3dDeconvolve matrix setup time

Hi,

I’m running 3dDeconvolve on a moderate sized dataset with a large number of CSPLIN regressors. Specifically, the design has 120 conditions, each with 8 basis functions, for a total of 980 signal regressors. Plus an additional 80 baseline regressors. The dataset itself has 8 runs each with 260 (2080 total images) timepoints where each time-point is 83X99X50.

So it’s a decent sized dataset with a lot of parameters. When I run 3dDeconvolve on this model on our high-performance cluster, I find that “matrix setup time” takes a looong time: 7066.22s or nearly 2 hours.

What computation is taking 2 hours in the “matrix set up time”?

For example if I load “statout.xmat.1D” and run a simple linear model with one dependent variable in R, it takes about 600ms.

e.g.
df1 ← read.table(“statout.xmat.1D”)
y ← rnorm(nrow(df1))
system.time(lm(y ~ ., data=df1))

user system elapsed
0.621 0.019 0.641

Even for 1000 dependent variables, the time is only 2.692 seconds:

y ← matrix(rnorm(nrow(df1)*1000), nrow(df1), 1000)
system.time(lm(y ~ ., data=df1))
user system elapsed
2.692 0.064 2.756

Any ideas why 3dDeconvolve is taking 2 hours to “set up the matrix”?

thanks,

Brad Buchsbaum

Full output of 3dDeconvolve run below.

+ + +

Directions:
**1.** Answer each question from the forum post about 3dDeconvolve matrix setup time, one line per answer, marked (a) and (b) to match.
(a) How many conditions does the design have?
(b) How long did the "matrix setup time" take on the cluster?
**2.** Name every R function that is called in the code lines of the forum post about 3dDeconvolve matrix setup time.
**3.** Extend the forum post about 3dDeconvolve matrix setup time, starting right after its final sentence.

+ + +

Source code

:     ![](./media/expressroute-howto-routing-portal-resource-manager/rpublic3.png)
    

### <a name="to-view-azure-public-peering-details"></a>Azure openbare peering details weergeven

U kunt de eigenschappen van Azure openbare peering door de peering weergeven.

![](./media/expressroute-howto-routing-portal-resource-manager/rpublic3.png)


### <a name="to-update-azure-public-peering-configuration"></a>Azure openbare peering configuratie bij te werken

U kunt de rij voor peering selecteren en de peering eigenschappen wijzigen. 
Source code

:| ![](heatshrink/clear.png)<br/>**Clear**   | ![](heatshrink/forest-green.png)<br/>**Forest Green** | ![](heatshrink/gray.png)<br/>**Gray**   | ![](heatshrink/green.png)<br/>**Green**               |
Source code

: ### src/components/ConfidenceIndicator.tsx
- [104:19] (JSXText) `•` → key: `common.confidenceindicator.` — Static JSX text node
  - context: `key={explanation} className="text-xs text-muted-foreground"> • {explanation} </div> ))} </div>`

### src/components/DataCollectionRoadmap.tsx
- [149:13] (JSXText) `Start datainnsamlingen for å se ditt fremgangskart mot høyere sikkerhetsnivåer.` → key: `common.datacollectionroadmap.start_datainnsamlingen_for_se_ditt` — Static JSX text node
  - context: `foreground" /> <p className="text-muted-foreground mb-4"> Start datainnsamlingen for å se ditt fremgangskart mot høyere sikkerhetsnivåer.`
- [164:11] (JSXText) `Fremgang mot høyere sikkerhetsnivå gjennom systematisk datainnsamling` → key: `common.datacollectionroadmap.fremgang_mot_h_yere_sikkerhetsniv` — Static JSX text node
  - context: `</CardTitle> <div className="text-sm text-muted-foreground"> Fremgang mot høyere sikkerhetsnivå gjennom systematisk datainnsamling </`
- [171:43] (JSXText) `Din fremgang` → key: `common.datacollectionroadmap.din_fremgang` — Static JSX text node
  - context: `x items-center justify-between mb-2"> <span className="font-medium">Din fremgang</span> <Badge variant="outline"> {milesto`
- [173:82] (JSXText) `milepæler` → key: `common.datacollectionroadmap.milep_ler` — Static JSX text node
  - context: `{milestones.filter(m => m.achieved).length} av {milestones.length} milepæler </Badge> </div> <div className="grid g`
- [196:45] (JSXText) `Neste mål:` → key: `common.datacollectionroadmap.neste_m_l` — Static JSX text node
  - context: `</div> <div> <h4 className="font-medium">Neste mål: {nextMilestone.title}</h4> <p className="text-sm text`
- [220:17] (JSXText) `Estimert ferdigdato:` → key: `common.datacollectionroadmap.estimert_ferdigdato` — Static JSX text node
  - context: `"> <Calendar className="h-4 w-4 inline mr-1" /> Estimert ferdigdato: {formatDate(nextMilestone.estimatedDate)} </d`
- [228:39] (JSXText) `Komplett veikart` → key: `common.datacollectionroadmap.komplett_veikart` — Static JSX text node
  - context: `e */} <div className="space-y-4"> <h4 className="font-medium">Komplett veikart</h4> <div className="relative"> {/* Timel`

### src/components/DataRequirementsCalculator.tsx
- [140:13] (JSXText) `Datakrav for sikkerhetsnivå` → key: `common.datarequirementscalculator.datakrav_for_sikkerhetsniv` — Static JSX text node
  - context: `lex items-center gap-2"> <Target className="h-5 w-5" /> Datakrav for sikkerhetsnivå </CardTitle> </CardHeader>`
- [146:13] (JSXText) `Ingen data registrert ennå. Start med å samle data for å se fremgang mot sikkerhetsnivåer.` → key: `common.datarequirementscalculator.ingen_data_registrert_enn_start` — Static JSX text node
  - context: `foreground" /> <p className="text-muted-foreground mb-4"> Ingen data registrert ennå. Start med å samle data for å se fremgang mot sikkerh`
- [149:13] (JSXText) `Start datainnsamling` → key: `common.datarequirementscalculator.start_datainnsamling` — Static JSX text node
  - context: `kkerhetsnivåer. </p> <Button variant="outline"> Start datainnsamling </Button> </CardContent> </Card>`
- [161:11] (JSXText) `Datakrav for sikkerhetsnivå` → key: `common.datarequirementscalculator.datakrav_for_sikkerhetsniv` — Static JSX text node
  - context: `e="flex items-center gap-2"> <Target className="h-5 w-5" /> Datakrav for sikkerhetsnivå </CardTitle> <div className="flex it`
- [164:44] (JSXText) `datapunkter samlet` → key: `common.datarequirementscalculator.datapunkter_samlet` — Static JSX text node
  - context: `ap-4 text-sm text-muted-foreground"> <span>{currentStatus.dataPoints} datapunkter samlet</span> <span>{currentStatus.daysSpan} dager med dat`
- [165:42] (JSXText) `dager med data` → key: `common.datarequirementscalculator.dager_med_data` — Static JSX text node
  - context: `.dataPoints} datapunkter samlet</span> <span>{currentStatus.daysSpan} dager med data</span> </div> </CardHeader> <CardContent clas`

+ + +

Results by task:
**1.**
(a) 120 conditions.
(b) 7066.22s, or nearly 2 hours.

**2.** read.table, rnorm, nrow, system.time, lm, matrix

**3.**
** AFNI converts NIFTI_datatype=4 (INT16) in file … to FLOAT32
Warnings of this type will be muted for this session.
Set AFNI_NIFTI_TYPE_WARN to YES to see them all, NO to see none.
++ 3dDeconvolve extending num_stimts from 120 to 200 due to -ortvec
++ 3dDeconvolve: AFNI version=AFNI_18.1.01 (Dec 21 2018) [64-bit]
++ Authored by: B. Douglas Ward, et al.
++ current memory malloc-ated = 3,362,882 bytes (about 3.4 million [mega])
++ loading dataset …
++ current memory malloc-ated = 3,421,820,762 bytes (about 3.4 billion [giga])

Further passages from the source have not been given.